The same motor driver was used for both boards despite their differing requirements to cut down on the additional time and cost of creating and troubleshooting a second board. Several commercial motor driver boards were looked at for driving the motor. Problems were found with all of them however as most that could supply the required peak current of ten amps at 36V were large and significantly more costly than making our own. To save money and allow the motor boards to fit the same enclosure as the others we created our own motor driver.
##Heat sink sizing
###Motor heatsink
The motor driver chips we intended to use (DRV8432) are 97% efficient however the due to supply issues we are using the DRV8402 that is only 95% efficient. The motor at peak can draw 10 Amps however its continuous current is 2.85 Amps
Heat to dissipate = 0.05 * 2.85 Amps * 24 Volts = 3.42 Watts
The chip can run at up to 100 degrees before overheating thus assuming 20 degrees air temp maximum thermal resistance = 29.2 C/W Total
Thermal paste thermal resistance < 0.01 C/W DRV8432 Chip heat slug to pad thermal resistance 1.1 C/W
Maximum heat sink thermal resistance =28.1 C/W
Using an old Pentium 3 heatsink that has been cut down to size 15mm by 35 mm by 50 mm we calculated the thermal resistance using this method of estimation.
Assuming airflow of 0.1 m/s thermal resistance of heatsink = 24.4 C/W
The boards with motor drivers will require ventilation to provide some air flow as a sealed container's thermal resistance will far exceed the thermal resistance left
####Linear actuator heatsink
The linear actuator can draw up to 1.5 Amps with a max duty cycle of 25% without overheating.

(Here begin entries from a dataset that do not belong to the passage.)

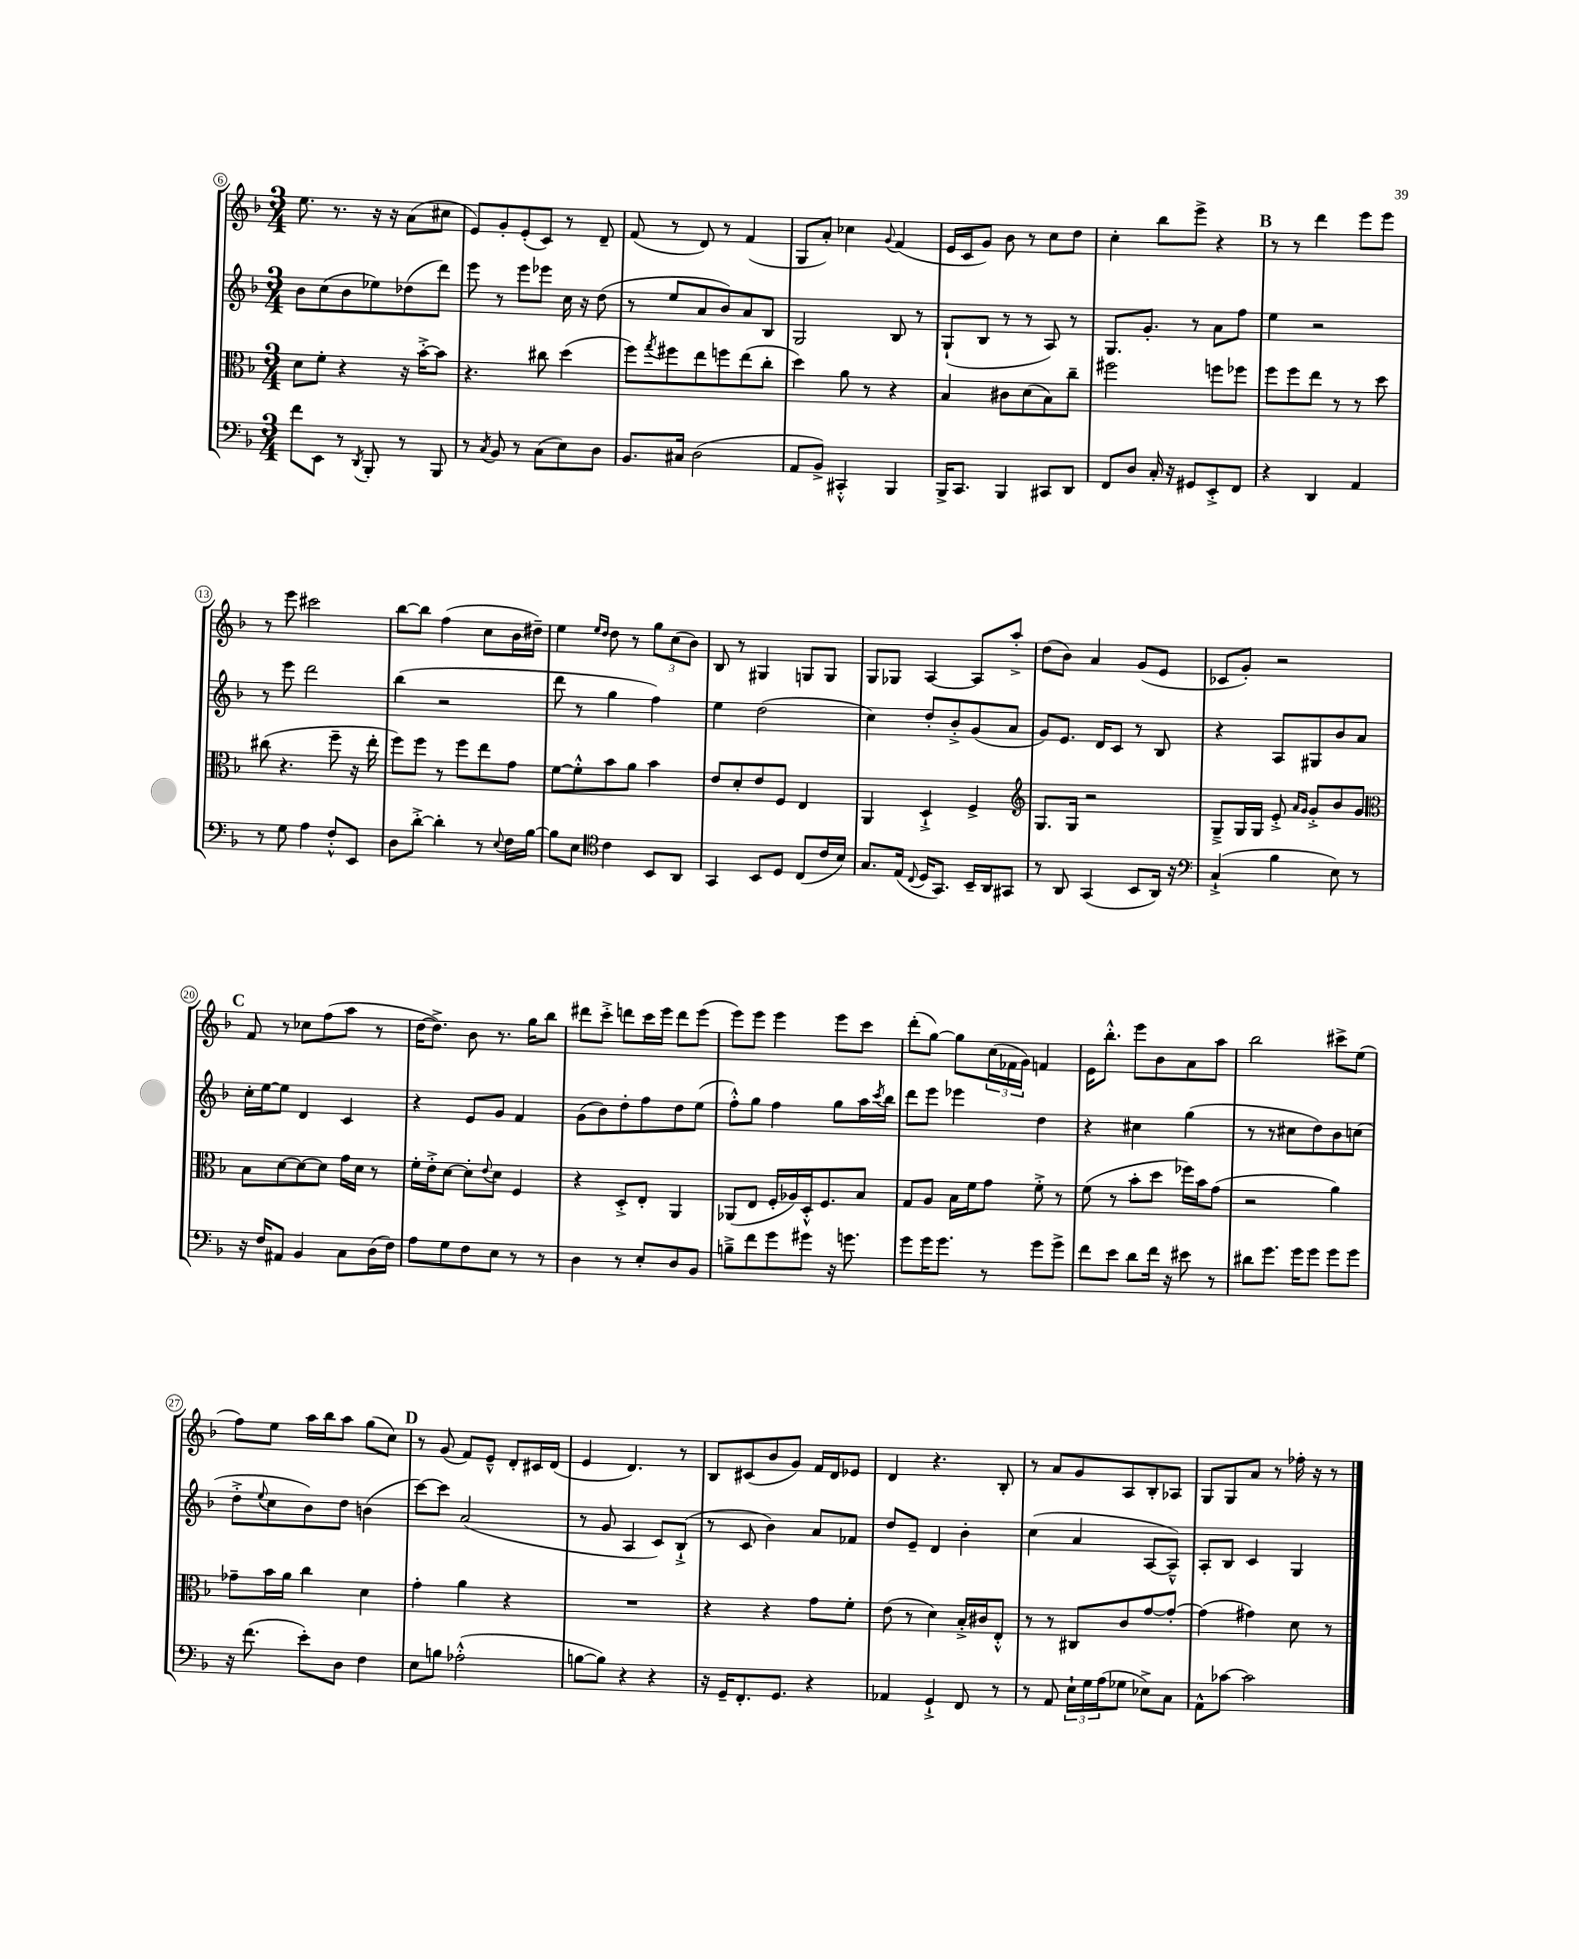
<<
\new StaffGroup <<
\new Staff = "s0" {
    \clef treble \key f \major \numericTimeSignature \time 3/4
    e''8. r8. r16 r16 a'8( cis''8 |
    e'8) g'8-. e'8-.( c'8) r8 d'8-- |
    f'8( r8 d'8) r8 f'4( |
    g8 a'8-.) ces''4 \appoggiatura { g'8 } f'4( |
    e'16 c'16 g'8) bes'8 r8 c''8 d''8 |
    c''4-. bes''8 e'''8-> r4 |
    \mark \markup { \bold "B" } r8 r8 d'''4 e'''8 e'''8 |
    r8 e'''8 cis'''2 |
    bes''8~ bes''8 f''4( c''8 bes'16 dis''16--) |
    e''4 \grace { e''16 d''16 } d''8 r8 \tuplet 3/2 { g''8 c''8( bes'8) } |
    bes8 r8 gis4 g8 g8 |
    g8 ges8 a4~ a8 a''8-.-> |
    d''8( bes'8) a'4 g'8( e'8 |
    ces'8 g'8-.) r2 |
    \mark \markup { \bold "C" } f'8 r8 ces''8 f''8( a''8 r8 |
    d''16~ d''8.->) bes'8 r8. g''16 bes''8 |
    dis'''8 c'''8-.-> d'''8 c'''16 e'''16 d'''8 e'''8( |
    e'''8) e'''8 e'''4 e'''8 c'''8 |
    d'''8-.( g''8~) g''8 \tuplet 3/2 { c''16( fes'16 g'16) } f'4 |
    e'16 bes''8.-.-^ e'''8 bes'8 a'8 a''8 |
    bes''2 cis'''8-> e''8( |
    f''8) e''8 a''16 bes''16 a''8 g''8( c''8) |
    \mark \markup { \bold "D" } r8 g'8( f'8) e'8---^ d'8-. cis'16 d'16( |
    e'4 d'4.) r8 |
    bes8 cis'8( bes'8 g'8) f'16 d'16 ees'8 |
    d'4 r4. bes8-. |
    r8 a'8 g'8 a8 bes8-. aes8 |
    g8 g8 a'8 r8 fes''16-. r16 r8 \bar "|." |
}
\new Staff = "s1" {
    \clef treble \key f \major \numericTimeSignature \time 3/4
    bes'8 c''8( bes'8 ees''8) des''8( d'''8) |
    e'''8 r8 e'''8 ees'''8 c''16 r16 d''8( |
    r8 e''8 a'8 bes'8) a'8 bes8 |
    g2 bes8 r8 |
    g8-!( bes8 r8 r8 a8) r8 |
    g8. g'8.-. r8 a'8 f''8 |
    \mark \markup { \bold "B" } e''4 r2 |
    r8 e'''8 d'''2 |
    bes''4( r2 |
    d'''8 r8 g''4 f''4) |
    e''4 d''2( |
    c''4) d''8-. bes'8-.-> g'8( a'8 |
    g'8) e'8. d'16 c'8 r8 bes8 |
    r4 a8 gis8 bes'8 a'8 |
    \mark \markup { \bold "C" } c''16-. e''16~ e''8 d'4 c'4 |
    r4 e'8 g'8 f'4 |
    g'8( bes'8) d''8-. f''8 d''8 e''8( |
    f''8-.-^) g''8 f''4 g''8 a''16 \acciaccatura { c'''8 } bes''16 |
    d'''8 e'''8 ees'''4 d''4 |
    r4 cis''4 g''4( |
    r8 r8 cis''8 d''8) bes'8 c''8( |
    d''8-.-> \appoggiatura { e''8 } c''8 bes'8) d''8 b'4( |
    \mark \markup { \bold "D" } c'''8~) c'''8 a'2( |
    r8 g'8 a4 c'8) bes8-!->( |
    r8 c'8 bes'4) a'8 fes'8 |
    d''8 e'8-- d'4 bes'4-. |
    c''4( a'4 a8~ a8---^) |
    a8-. bes8 c'4 g4 \bar "|." |
}
\new Staff = "s2" {
    \clef alto \key f \major \numericTimeSignature \time 3/4
    d'8 f'8-. r4 r16 bes'16~-.-> bes'8 |
    r4. cis''8 d''4( |
    f''8) \acciaccatura { g''8 } fis''8 e''8 f''8 e''8( c''8-. |
    d''4) a'8 r8 r4 |
    bes4 cis'8 d'8( bes8) c''8-- |
    fis''2 f''8 fes''8 |
    \mark \markup { \bold "B" } f''8 f''8 e''8 r8 r8 d''8 |
    cis''8( r4. f''8-- r16 e''16-. |
    f''8) f''8 r8 f''8 e''8 g'8 |
    f'8~ f'8-.-^ bes'8 a'8 bes'4 |
    e'8 d'8-. e'8 f8 e4 |
    a,4 d4-!-> f4-> |
    \clef treble g8. g16 r2 |
    g8---> g16 g16 e'8-.-> \grace { a'16 g'16 } g'8-.-> bes'8 g'8 |
    \mark \markup { \bold "C" } \clef alto bes8 d'8~ d'8~ d'8 g'16 d'16 r8 |
    f'16-. e'16-.-> d'8~ d'8-. \appoggiatura { e'8 } d'8 f4 |
    r4 d8-.-> e8-. a,4 |
    aes,8( e8 f16-. aes16) d16-.-^ f8. bes8 |
    g8 a8 bes16 f'16 g'8 f'8-.-> r8 |
    f'8( r8 bes'8-. d''8 fes''16) bes'16 g'8( |
    r2 a'4) |
    ges'8-- bes'16 a'16 c''4 d'4 |
    \mark \markup { \bold "D" } g'4-. a'4 r4 |
    R2. |
    r4 r4 g'8 f'8-. |
    e'8( r8 d'4) bes16-.-> cis'16 e8-.-^ |
    r8 r8 cis8 c'8 g'8~ g'8~-. |
    g'4( gis'4) d'8 r8 \bar "|." |
}
\new Staff = "s3" {
    \clef bass \key f \major \numericTimeSignature \time 3/4
    f'8 e,8 r8 \acciaccatura { d,8 } bes,,8-. r8 bes,,8 |
    r8 \acciaccatura { c8 } bes,8 r8 c8( e8) d8 |
    bes,8. cis16 d2( |
    a,8 bes,8->) cis,4-.-^ bes,,4 |
    bes,,16-> c,8. bes,,4 cis,8 d,8 |
    f,8 d8 c16-. r16 gis,8 e,8-.-> f,8 |
    \mark \markup { \bold "B" } r4 d,4 a,4 |
    r8 g8 a4 f8-.-^ e,8 |
    d8 d'8~-.-> d'4-. r8 \appoggiatura { e8 } f16 bes16~ |
    bes8 e8 \clef tenor c'4 bes,8 a,8 |
    g,4 bes,8 d8 c8( c'16 bes16) |
    g8. e16( \appoggiatura { c8 } d16 g,8.) bes,16-- a,16 gis,8 |
    r8 a,8 g,4( bes,8 a,16) r16 |
    \clef bass c4-!->( bes4 e8) r8 |
    \mark \markup { \bold "C" } r16 f16 ais,8 bes,4 c8 d16( f16) |
    a8 g8 f8 e8 r8 r8 |
    d4 r8 e8-. d8 bes,8 |
    b8---> f'8 g'8 gis'8 r16 g'8. |
    g'8 g'16 g'8. r8 g'8 g'8-> |
    f'8 e'8 d'8 f'16 r16 eis'8 r8 |
    dis'8 g'8. g'16 g'8 g'8 g'8 |
    r16 f'8.( e'8-.) d8 f4 |
    \mark \markup { \bold "D" } e8 b8 aes2-.-^( |
    b8~ b8) r4 r4 |
    r16 g,16-- f,8.-. g,8. r4 |
    aes,4 g,4-!-> f,8 r8 |
    r8 a,8 \tuplet 3/2 { e16-! g16 a16( } ges8 ees8->) c8 |
    a,8-^ ces'8~ ces'2 \bar "|." |
}
>>
>>
\layout { \context { \Score currentBarNumber = #6 \override BarNumber.stencil = #(make-stencil-circler 0.1 0.3 ly:text-interface::print) } }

Heat to dissipate = 0.05 * 1.5 Amps * 24 Volts * 25% = 0.45 Watts
For the same reasons as above
Maximum heat sink thermal resistance = 175.1 C/W
The heatsink used was 70% of the size of the one used on the motor and thus exceed the specification. The heat will therefore not be an issue.
All the components of the motor board were chosen to handle up to 20A and 36V. This is with the exception of the 10A fuse on the boards. It is white and located next to the big capacitor.
The motor driver outputs two status signals OTW and FAULT
FAULT OTW DESCRIPTION
0 0 Overtemperature shut down or overcurrent shut down or undervoltage protection
0 1 Overcurrent shut-down or GVDD undervoltage protection occurred
1 0 Overtemperature warning
1 1 Device under normal operation
The motor driver does not behave correctly when switched slowly (less then around 10KHz) and will break the output PWM up with a large number of spikes.
The motor driver chip requires 12V to switch the gates but uses 3.3V for all its logic. This means that there are several pins that can only tolerate 3.3V next to pins that require 12V so a short here may cause the motor driver chip to burn out.
If the motor driver chip has burnt out there will probably be an internal short between vreg (pin 10) and ground (pin 8).